Antihelmintic Action. Pyrantel and its analogs are depolarizing neuromuscular blocking agents. They open nonselective cation channels and induce persistent activation of nicotinic acetylcholine receptors and spastic paralysis of the worm. Pyrantel also inhibits cholinesterases. Pyrantel is effective against hookworm, pinworm, and roundworm but is ineffective against T. trichiura, which responds to the analog oxantel.
ADME. Pyrantel pamoate is poorly absorbed from the GI tract, a property that confines its action to intraluminal GI nematodes. Less than 15% is excreted in the urine as parent drug and metabolites. The major proportion of an administered dose is recovered in the feces.

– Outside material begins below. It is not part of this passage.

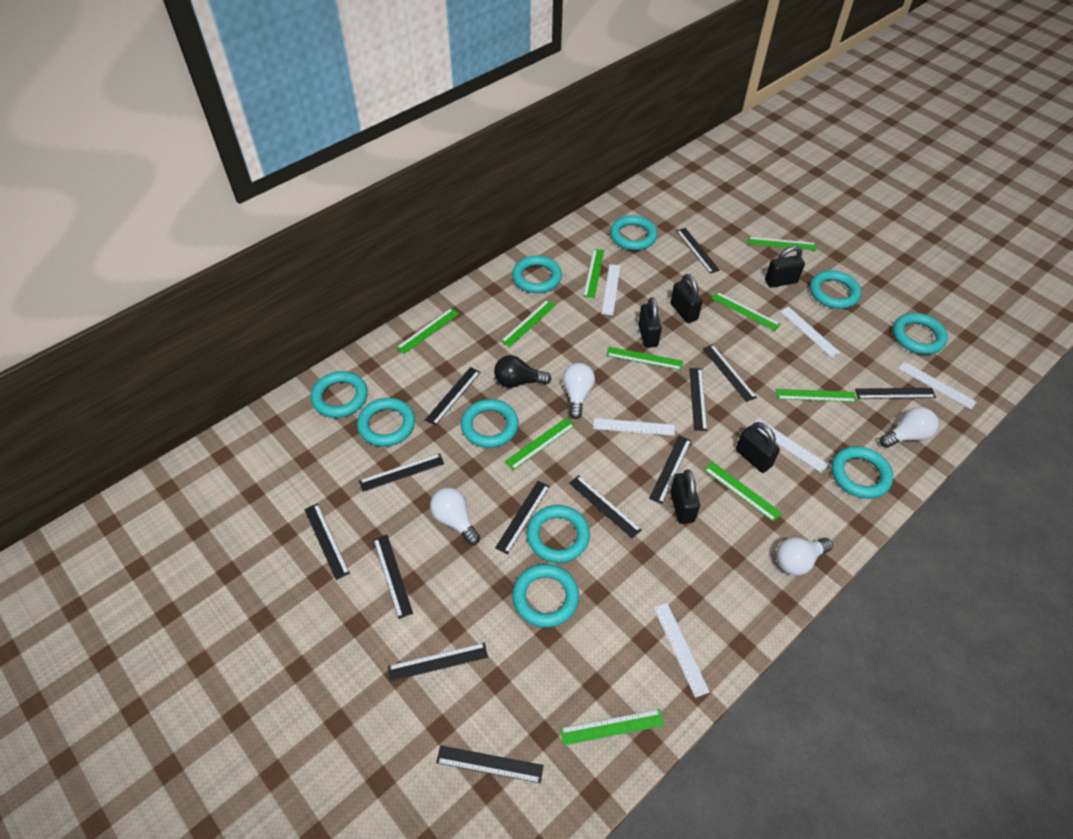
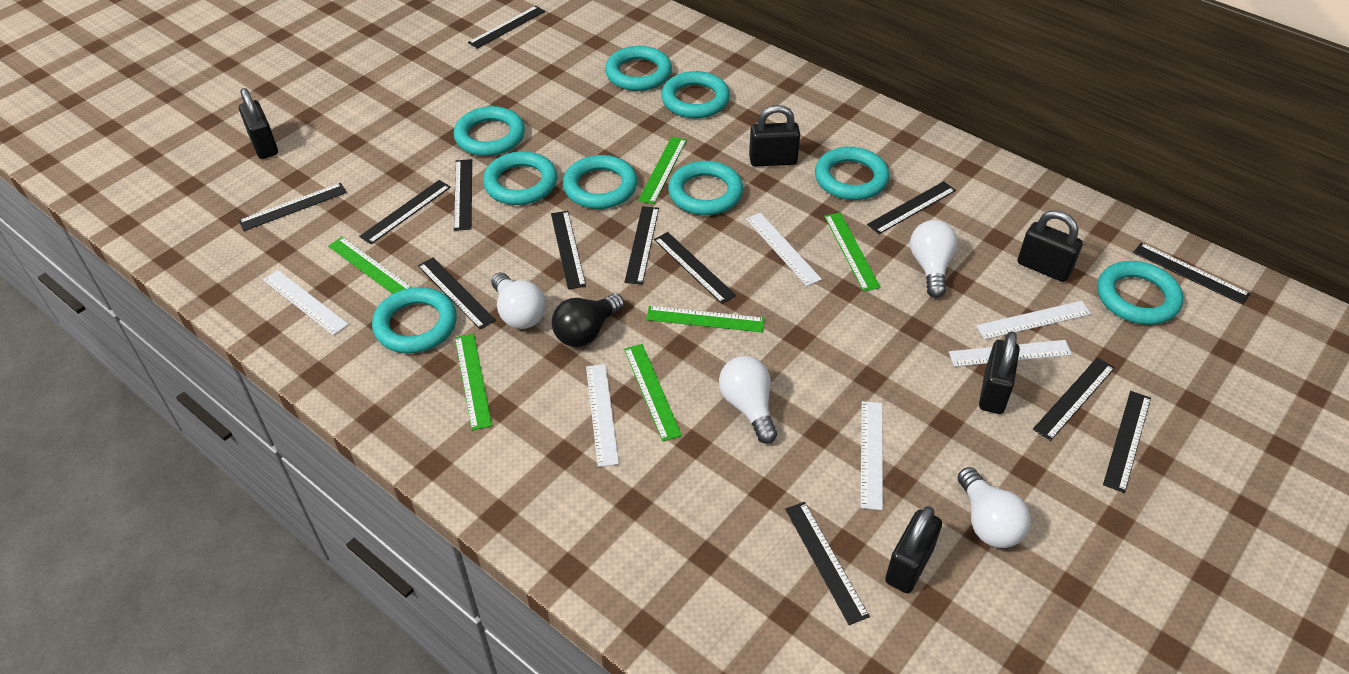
green ruler: [396,308,459,354] [501,300,556,347] [505,418,575,470] [560,709,664,746] [583,249,604,298] [606,347,683,370] [704,462,782,522] [711,292,781,331] [748,237,817,251] [776,389,857,402] = 10 -> [328,237,413,294] [455,334,492,430] [624,344,682,441] [638,137,687,204] [646,306,765,332] [824,213,881,291] = 6
turquoise ring: [311,371,368,418] [357,398,415,447] [461,399,519,448] [512,256,562,293] [512,564,579,627] [526,505,590,563] [610,215,658,250] [810,270,861,309] [831,446,893,499] [893,313,948,354] = 10 -> [372,287,457,353] [454,106,525,156] [483,151,557,205] [563,155,637,209] [605,46,672,91] [661,71,730,118] [668,161,743,215] [815,147,889,200] [1097,261,1183,325] = 9

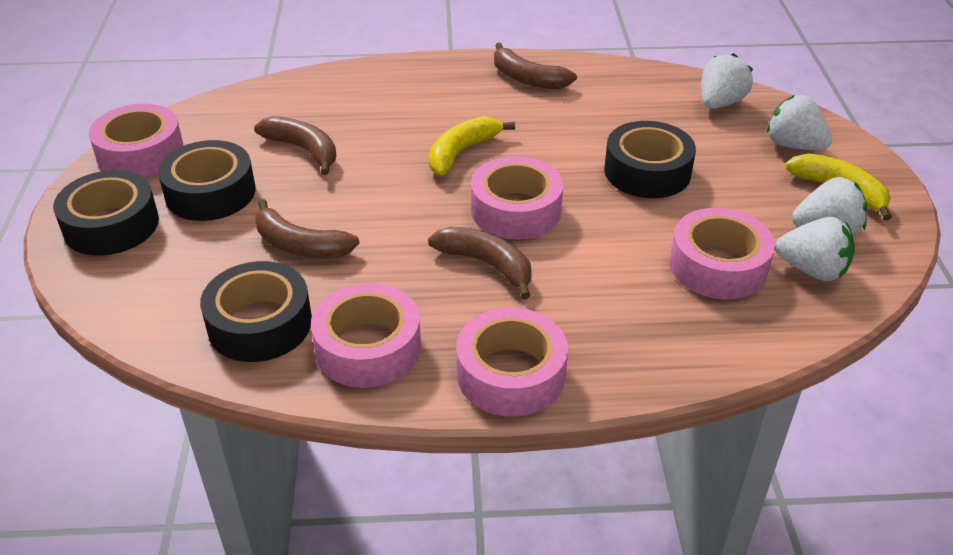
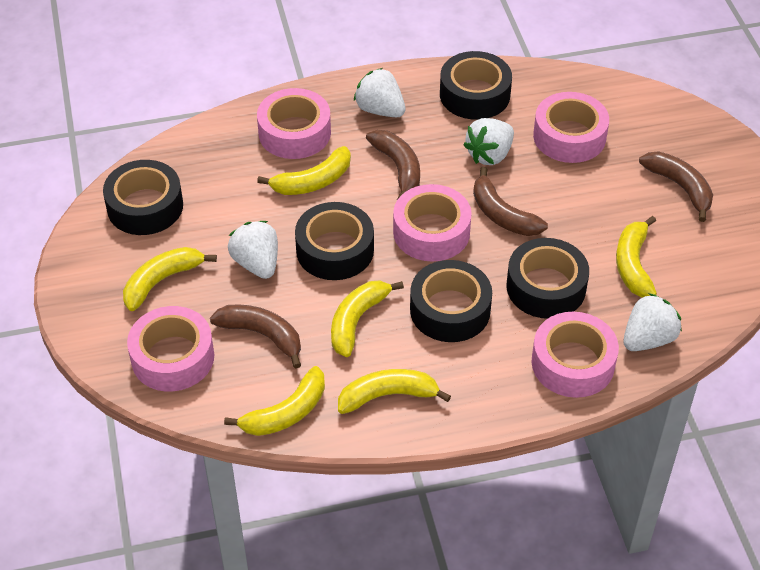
black tape: [53,170,159,256] [158,140,256,221] [200,261,312,362] [604,121,696,198] = 4 -> [103,160,183,235] [295,202,374,280] [410,260,492,342] [440,51,512,120] [506,238,589,319] = 5
yellow banana: [429,116,515,175] [785,153,892,220] = 2 -> [123,247,217,311] [224,366,325,436] [257,146,351,195] [331,281,404,357] [338,369,451,414] [616,216,657,297] = 6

Therapeutic Uses. Pyrantel pamoate is an alternative to mebendazole or albendazole in the treatment of ascariasis and enterobiasis. High cure rates are achieved after a single oral dose of 11 mg/kg, to a maximum of 1 g. Pyrantel also is effective against hookworm infections caused by A. duodenale and N. americanus, although repeated doses are needed to cure heavy infections by N. americanus. The drug should be used in combination with oxantel for mixed infections with T. trichiura. For pinworm, repeat the treatment after an interval of 2 weeks. In the U.S., pyrantel is sold as an over-the-counter pinworm treatment (PIN-X, others).
Precautions. Transient and mild GI symptoms occasionally occur, as do headache, dizziness, rash, and fever. Pyrantel pamoate has not been studied in pregnant women. Pyrantel pamoate and piperazine are mutually antagonistic with respect to their neuromuscular effects on parasites and should not be used together.